Dermatology Drug Could be a Game Changer


Tumor necrosis factor inhibitor adalimumab shows significant promise in treatment of hidradenitis suppurativa.

“Hidradenitis suppurativa (HS) is a nightmare, probably the most negatively life-impacting disease we see in all of dermatology. We finally have a therapy to address it,” remarked Jeffrey Sobell, assistant professor of dermatology, Tufts University School of Medicine, Boston, MA, at the Skin Disease Education Foundation (SDEF) Hawaii Dermatology Seminar.

The tumor necrosis factor inhibitor, adalimumab, is the first FDA-approved treatment for HS — Sobell estimated he has used the treatment in approximately 20 HS patients with “more successes than failures.”

The condition doesn’t only affect patients with pain. According to experts, it’s often an embarrassing disease, occurring in areas of the skin that produce extreme drainage from lesions.

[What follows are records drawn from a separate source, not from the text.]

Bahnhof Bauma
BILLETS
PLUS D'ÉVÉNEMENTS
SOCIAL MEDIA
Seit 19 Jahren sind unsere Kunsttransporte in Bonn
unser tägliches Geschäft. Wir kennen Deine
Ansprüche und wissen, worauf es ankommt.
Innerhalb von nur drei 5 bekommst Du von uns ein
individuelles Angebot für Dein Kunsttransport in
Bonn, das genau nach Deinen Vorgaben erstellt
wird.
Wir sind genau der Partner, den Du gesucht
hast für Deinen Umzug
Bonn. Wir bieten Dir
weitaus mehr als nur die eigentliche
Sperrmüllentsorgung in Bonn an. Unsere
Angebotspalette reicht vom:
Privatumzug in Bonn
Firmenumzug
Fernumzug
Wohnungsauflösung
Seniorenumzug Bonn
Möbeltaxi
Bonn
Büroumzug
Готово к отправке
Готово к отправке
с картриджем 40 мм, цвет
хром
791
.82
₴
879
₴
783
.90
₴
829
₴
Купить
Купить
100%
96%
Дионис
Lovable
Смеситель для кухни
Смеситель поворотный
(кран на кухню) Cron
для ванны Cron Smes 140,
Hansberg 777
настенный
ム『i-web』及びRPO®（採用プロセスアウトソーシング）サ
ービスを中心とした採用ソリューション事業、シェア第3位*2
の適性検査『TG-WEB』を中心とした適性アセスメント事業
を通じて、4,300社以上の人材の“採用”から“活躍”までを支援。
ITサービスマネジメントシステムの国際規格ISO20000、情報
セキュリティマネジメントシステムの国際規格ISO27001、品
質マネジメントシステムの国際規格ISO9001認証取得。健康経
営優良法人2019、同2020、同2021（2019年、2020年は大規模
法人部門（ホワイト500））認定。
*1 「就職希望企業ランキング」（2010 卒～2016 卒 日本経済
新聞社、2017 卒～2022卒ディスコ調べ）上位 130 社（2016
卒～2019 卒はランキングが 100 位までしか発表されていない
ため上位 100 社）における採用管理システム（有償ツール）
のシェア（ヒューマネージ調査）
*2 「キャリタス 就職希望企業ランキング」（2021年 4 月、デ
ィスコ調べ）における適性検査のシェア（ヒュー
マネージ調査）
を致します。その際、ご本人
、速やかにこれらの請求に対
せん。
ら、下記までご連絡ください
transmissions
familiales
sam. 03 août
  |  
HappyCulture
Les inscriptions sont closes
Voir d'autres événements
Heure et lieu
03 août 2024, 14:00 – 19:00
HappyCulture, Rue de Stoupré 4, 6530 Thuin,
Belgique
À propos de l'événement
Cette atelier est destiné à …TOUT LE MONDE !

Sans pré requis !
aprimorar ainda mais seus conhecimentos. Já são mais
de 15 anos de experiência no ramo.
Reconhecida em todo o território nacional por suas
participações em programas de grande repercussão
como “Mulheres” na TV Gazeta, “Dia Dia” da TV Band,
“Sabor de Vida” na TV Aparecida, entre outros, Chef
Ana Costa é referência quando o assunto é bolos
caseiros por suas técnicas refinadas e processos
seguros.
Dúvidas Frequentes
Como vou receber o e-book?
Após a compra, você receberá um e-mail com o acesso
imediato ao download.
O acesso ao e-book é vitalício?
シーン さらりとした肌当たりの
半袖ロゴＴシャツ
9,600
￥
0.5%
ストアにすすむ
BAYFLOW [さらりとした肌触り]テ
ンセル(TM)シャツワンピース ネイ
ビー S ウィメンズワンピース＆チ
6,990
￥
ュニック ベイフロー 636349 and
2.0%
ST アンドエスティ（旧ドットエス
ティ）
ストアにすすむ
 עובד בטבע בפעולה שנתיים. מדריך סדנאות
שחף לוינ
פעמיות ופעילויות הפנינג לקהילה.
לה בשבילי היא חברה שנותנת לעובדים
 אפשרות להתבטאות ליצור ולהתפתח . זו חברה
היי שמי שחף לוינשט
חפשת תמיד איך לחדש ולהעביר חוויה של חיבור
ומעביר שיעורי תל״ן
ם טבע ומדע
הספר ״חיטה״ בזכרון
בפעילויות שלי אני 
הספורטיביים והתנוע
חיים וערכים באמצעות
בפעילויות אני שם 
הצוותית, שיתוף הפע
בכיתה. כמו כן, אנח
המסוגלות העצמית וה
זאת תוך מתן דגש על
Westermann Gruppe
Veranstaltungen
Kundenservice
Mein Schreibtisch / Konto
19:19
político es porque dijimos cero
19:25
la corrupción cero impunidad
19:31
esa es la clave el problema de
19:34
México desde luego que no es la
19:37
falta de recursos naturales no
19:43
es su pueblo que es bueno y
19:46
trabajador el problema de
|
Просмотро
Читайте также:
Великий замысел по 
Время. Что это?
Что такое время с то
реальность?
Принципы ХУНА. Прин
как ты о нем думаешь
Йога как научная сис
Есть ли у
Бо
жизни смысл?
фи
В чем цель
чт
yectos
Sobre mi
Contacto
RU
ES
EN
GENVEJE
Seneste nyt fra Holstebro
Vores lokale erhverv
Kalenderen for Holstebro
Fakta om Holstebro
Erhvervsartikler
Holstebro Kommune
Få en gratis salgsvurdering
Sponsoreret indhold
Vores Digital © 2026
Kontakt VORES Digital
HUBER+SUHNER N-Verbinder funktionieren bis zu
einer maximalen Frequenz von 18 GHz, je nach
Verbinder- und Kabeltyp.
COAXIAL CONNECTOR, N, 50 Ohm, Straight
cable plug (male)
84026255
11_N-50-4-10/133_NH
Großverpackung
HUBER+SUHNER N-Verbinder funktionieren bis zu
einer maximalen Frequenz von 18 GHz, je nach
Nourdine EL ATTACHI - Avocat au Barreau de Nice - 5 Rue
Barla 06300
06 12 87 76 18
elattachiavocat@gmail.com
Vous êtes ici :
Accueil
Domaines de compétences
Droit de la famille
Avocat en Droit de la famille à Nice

Sobell and team conducted two phase 3 trials, in which 53% of patients administered adalimumab had a 50% or more reduction in inflammatory nodules and abscesses.

HS patients initially begin with a loading dose of 160mg, 80mg at week two, and a weekly 40mg maintenance dose starting at week four. Patients can begin responding favorable to the treatment as early as two weeks.

The results indicated “Overall more than half of patients achieved a clinically meaningful improvement by week 12, which correlates with improvements in quality of life and work productivity.”

Adalimumab’s benefits appear most beneficial when treating scarring, sinus tract formation, or poorly controlled pain.

Experts do believe higher disease are necessary as HS patients are typically heavier than psoriasis patients, and their lesions have higher levels of tumor necrosis factors as well as other inflammatory cytokines.